Maintaining a healthy sex life will keep your vagina loose and limber.

Pelvic floor problems

The muscles of your pelvic floor act like a sling that supports your uterus, bladder, rectum, and the top of your vagina.

Childbirth and menopause weaken these muscles, which can make the organs in your pelvis droop – a prolapse – and sometimes an organ falls all the way into the vagina and creates a bulge.

This generally needs help, either from exercises in mild cases, to give your pelvic organs a lift, or a surgical procedure to treat prolapse.

Painful Sex

Dryness plus thinning of tissues in the vagina add up to painful penetration. Over time, the delicate tissues can tear and bleed.

Don’t let fear of pain keep you from a healthy sex life because when you avoid sex, it can make the problem worse.

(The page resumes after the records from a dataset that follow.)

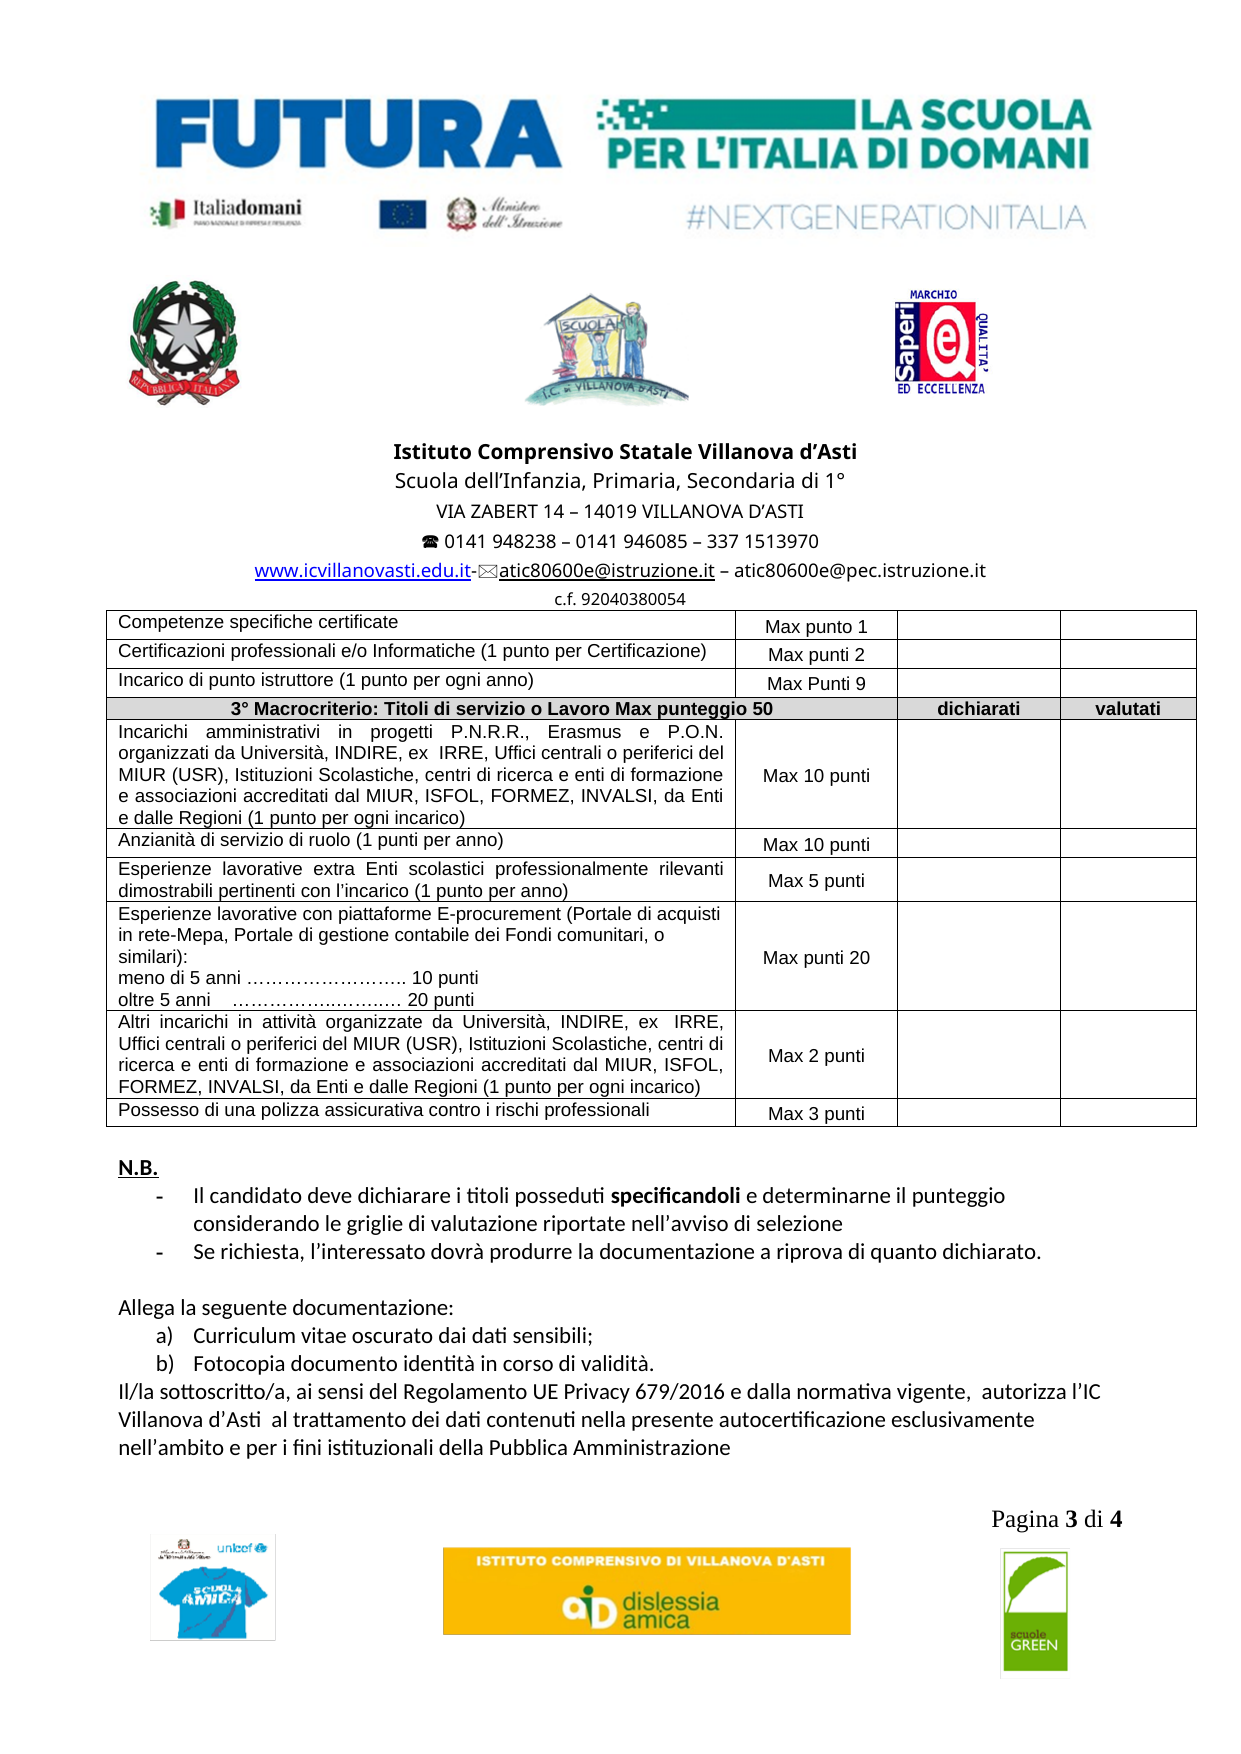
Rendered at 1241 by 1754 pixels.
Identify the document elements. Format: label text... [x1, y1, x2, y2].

table_cell Max punti 20 [736, 902, 897, 1010]
table_cell [898, 720, 1060, 828]
table_cell Max 10 punti [736, 720, 897, 828]
table_cell dichiarati [898, 698, 1060, 719]
text Allega la seguente documentazione: [118, 1293, 1122, 1321]
table_cell [898, 640, 1060, 668]
table_cell Possesso di una polizza assicurativa contro i rischi professionali [107, 1099, 735, 1126]
table_cell Esperienze lavorative extra Enti scolastici professionalmente rilevanti dimostrabili pertinenti con l’incarico (1 punto per anno) [107, 858, 735, 901]
table_cell [898, 902, 1060, 1010]
list Fotocopia documento identità in corso di validità. [156, 1349, 1122, 1377]
table_cell [1061, 1099, 1196, 1126]
table_cell [898, 611, 1060, 639]
list Se richiesta, l’interessato dovrà produrre la documentazione a riprova di quanto dichiarato. [156, 1237, 1122, 1265]
table_cell Max 5 punti [736, 858, 897, 901]
table_cell Max 10 punti [736, 829, 897, 857]
table_cell [1061, 829, 1196, 857]
table_cell [898, 829, 1060, 857]
table_cell Max punti 2 [736, 640, 897, 668]
picture [520, 281, 689, 409]
table_cell valutati [1061, 698, 1196, 719]
picture [118, 1533, 1130, 1681]
picture [873, 279, 1010, 409]
list Curriculum vitae oscurato dai dati sensibili; [156, 1321, 1122, 1349]
picture [118, 73, 1109, 247]
table_cell [1061, 902, 1196, 1010]
text Il/la sottoscritto/a, ai sensi del Regolamento UE Privacy 679/2016 e dalla normativa vigente, autorizza l’IC Villanova d’Asti al trattamento dei dati contenuti nella presente autocertificazione esclusivamente nell’ambito e per i fini istituzionali della Pubblica Amministrazione [118, 1377, 1122, 1461]
table_cell 3° Macrocriterio: Titoli di servizio o Lavoro Max punteggio 50 [107, 698, 897, 719]
table_cell [1061, 640, 1196, 668]
table_cell Max punto 1 [736, 611, 897, 639]
list Il candidato deve dichiarare i titoli posseduti specificandoli e determinarne il punteggio considerando le griglie di valutazione riportate nell’avviso di selezione [156, 1181, 1122, 1237]
table_cell [898, 858, 1060, 901]
table_cell Certificazioni professionali e/o Informatiche (1 punto per Certificazione) [107, 640, 735, 668]
table_cell Competenze specifiche certificate [107, 611, 735, 639]
table_cell [1061, 858, 1196, 901]
table_cell Max 3 punti [736, 1099, 897, 1126]
table_cell [1061, 720, 1196, 828]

Use a lubricant or vaginally applied oestrogen or progesterone and oestrogen to make it easier.

Urinary problems  

Your vagina is home to lots of bacteria — some good, some bad — and the hormone drop around menopause changes the climate down there, leaving more bad bacteria than good.

You may experience sudden urges to use the bathroom, or pain when you pee, and these could be signs of a urinary tract infection (UTI).

That’s why women have more UTIs as they age and keeping your hormones balanced can increase helpful bacteria and reduce the number of infections you get.